NO SOS VOS, ES TU ADICCIÓN

Relatando situaciones de desesperación por conseguir fumar, casi todos los pacientes de un grupo tienen en su anecdotario situaciones vergonzosas:

-Salir a la calle lloviendo torrencialmente y a las doce de la noche para no quedarse sin cigarrillos.
– Fumar en el baño de un aeropuerto internacional, dos o tres pitadas intensas y antes de que suene la alarma salir.
– Indignarse cuando alguna persona cercana les pide que dejen, preocupado por su salud.
– Fumar en el auto con los niños atrás, y , ante la protesta de ellos por el humo gritarles que bajen la ventanilla.

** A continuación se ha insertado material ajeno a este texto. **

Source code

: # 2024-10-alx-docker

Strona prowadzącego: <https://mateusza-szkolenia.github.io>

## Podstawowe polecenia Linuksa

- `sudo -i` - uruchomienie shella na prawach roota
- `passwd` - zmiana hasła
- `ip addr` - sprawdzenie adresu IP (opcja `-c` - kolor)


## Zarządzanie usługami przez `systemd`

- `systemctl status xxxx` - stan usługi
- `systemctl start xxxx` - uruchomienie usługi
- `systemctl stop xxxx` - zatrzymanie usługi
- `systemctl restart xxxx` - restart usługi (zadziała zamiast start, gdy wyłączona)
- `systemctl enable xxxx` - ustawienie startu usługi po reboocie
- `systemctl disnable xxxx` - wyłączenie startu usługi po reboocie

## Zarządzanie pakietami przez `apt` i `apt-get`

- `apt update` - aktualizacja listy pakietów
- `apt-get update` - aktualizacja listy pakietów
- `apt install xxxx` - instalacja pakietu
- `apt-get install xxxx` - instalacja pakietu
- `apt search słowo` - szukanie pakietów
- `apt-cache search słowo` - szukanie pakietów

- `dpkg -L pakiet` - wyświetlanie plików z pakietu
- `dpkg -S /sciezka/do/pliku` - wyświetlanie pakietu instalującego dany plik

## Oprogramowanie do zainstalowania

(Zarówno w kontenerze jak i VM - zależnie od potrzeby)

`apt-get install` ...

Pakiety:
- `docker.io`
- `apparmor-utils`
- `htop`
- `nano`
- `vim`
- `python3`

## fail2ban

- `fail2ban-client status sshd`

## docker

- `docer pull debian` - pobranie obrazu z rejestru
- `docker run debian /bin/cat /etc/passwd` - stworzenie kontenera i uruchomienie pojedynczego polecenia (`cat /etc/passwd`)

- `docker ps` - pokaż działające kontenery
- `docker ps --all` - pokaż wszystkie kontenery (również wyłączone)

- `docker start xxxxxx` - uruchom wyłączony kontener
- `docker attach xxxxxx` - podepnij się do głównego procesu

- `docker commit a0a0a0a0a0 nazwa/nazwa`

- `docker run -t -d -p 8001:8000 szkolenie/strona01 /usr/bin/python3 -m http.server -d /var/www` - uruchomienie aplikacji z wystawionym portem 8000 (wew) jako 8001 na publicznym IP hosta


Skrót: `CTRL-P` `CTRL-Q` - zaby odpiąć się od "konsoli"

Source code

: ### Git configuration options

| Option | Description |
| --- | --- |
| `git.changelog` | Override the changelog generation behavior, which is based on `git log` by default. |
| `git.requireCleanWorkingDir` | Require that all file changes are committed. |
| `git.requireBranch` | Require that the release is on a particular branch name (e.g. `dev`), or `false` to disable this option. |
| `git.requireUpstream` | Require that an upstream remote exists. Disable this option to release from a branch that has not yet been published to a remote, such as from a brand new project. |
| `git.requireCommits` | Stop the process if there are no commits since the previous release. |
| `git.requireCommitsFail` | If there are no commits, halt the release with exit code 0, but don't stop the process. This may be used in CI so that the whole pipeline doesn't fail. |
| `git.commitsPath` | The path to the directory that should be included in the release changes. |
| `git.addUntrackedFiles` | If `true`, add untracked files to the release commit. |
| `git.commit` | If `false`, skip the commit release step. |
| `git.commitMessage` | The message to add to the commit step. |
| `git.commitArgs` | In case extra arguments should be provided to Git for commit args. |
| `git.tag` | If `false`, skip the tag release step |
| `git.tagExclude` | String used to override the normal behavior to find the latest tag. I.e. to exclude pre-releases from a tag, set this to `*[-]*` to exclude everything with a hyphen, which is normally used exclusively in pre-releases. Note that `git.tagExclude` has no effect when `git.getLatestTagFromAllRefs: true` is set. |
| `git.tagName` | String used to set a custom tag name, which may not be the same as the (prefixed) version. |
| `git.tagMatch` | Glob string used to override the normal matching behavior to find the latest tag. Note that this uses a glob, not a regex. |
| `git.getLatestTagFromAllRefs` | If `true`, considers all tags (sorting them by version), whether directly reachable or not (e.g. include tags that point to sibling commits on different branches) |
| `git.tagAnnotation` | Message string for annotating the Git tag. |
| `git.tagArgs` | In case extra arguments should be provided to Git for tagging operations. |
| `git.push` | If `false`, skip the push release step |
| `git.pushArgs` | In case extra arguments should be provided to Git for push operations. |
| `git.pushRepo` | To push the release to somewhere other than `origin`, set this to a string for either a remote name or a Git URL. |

Cuando estas personas cuentan estas anécdotas,agregan comentarios de autorreproche y desvalorización.
“soy un loco”. “ parezco un estúpido”. “ una total irresponsabilidad “
No pudiendo creer que estas conductas provengan quizás de personas muy correctas en todos los aspectos de su vida.
Es por eso que les explicamos que es la gran adicción a la nicotina, física y psicológica, la que produce estas conductas.
La persona adicta libra una permanente batalla entre lo razonable y la demanda de droga. Esta es tan imperiosa que maneja toda la rutina diaria de la persona que la padece.


La buena noticia es que, con una buena motivación, más la ayuda y el acompañamiento necesario, es posible dejar de fumar y disfrutar de una vida sin tantas contradicciones y autorreproches.